Homo Deus remet les pendules à l’heure en proposant de manière très documentée des scénarios tout à fait envisageables (et déstabilisants) pour l’avenir de l’humanité. Le sujet semble pesant, pour autant le style de l’auteur est tel qu’on a l’impression de lire un roman. C’est complètement fascinant et captivant !

Avant de vous partager un petit aperçu, il me semble important de vous parler un peu de l’auteur, qui a également rédigé le best-seller Sapiens, a brief history of humankind. Raconté comme une histoire, ce premier tome reprend de manière très précise l’histoire de l’Homo Sapiens, de son apparition il y a 200 000 ans à l’homme moderne. J’avais beaucoup aimé cette lecture, très érudite et charmante à la fois. Yuval Noah Harari est un professeur d’histoire passionné. Il est persuadé que l’apprentissage de l’Histoire ne sert pas, selon l’idée communément répandue, à éviter de reproduire les erreurs du passé (car les situations et décisions d’il y a 10 ans ne sont déjà plus applicables aujourd’hui), mais plutôt à élargir son champ de vision en sortant d’un certain conditionnement et système de pensées hérités du passé. Je m’explique…

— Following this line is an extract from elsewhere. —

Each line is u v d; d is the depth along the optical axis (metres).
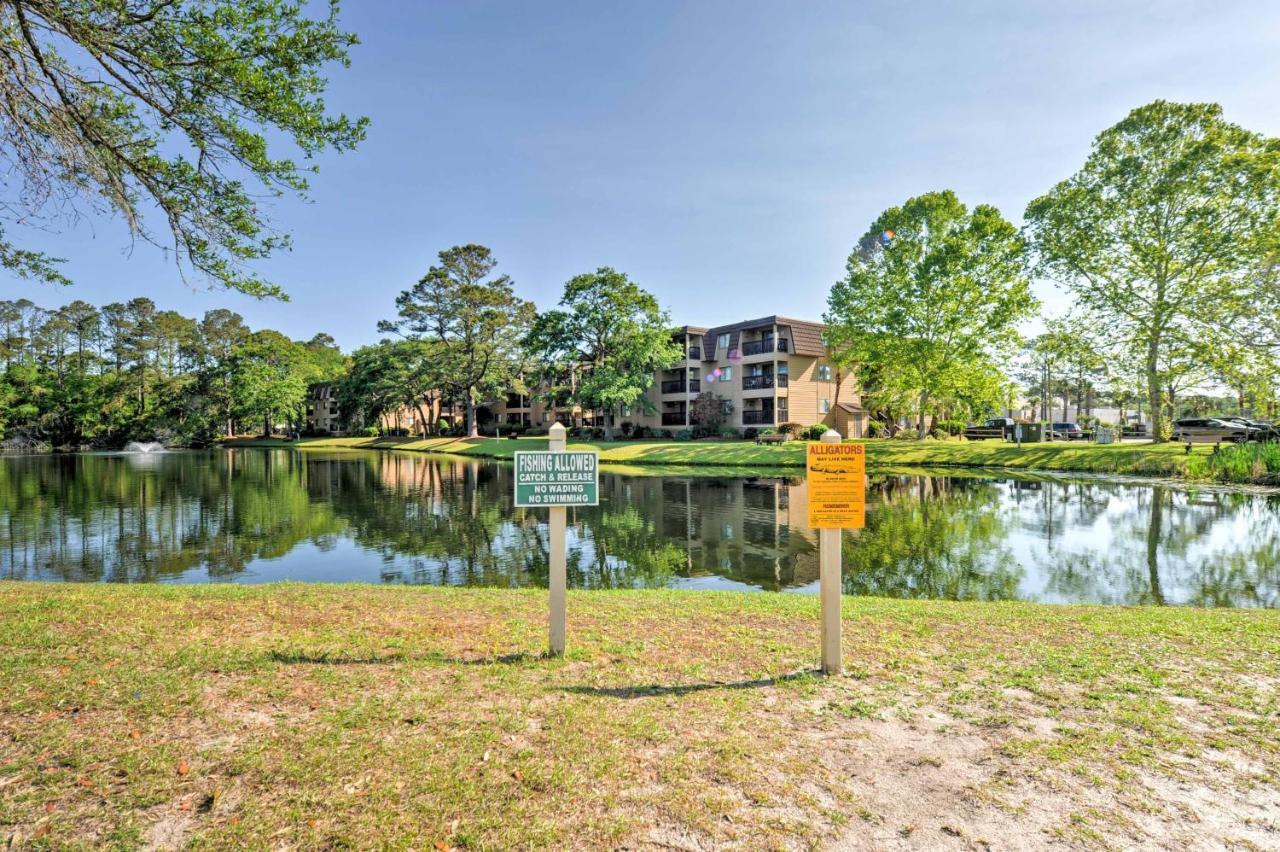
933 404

La petite histoire de la pelouse et le dé-con-ditionnement

Harari donne cet exemple de la pelouse que j’aime assez, et que je m’en vais vous raconter pour que vous vous couchiez moins bêtes. Vous avez certainement entendu tout l’été le ronronnement des tondeuses du voisinage et flairé cette douce odeur d’herbe fraîchement coupée. Toutes les maisons du voisinage d’ailleurs arborent une belle pelouse. Et que le dernier à passer la tondeuse et à tolérer des herbes folles devant sa maison soit damné en enfer ! Tout ça (la pelouse devant la maison, le fait même de penser que c’est joli, l’angoisse face à l’herbe qui repousse bien trop vite et à l’image de désordre, le sentiment de supériorité face au voisin qui se laisse un peu aller), c’est du conditionnement. La pelouse est un concept apparu dans les jardins des châtelains français et anglais à la toute fin du Moyen-Âge. À l’époque, pas de tondeuse. Simplement des domestiques pour entretenir délicatement l’herbe au ciseau. Fouiit fouiit fouiit (bruit du ciseau sur l’herbe mouillée) … Ça paraît laborieux hein ?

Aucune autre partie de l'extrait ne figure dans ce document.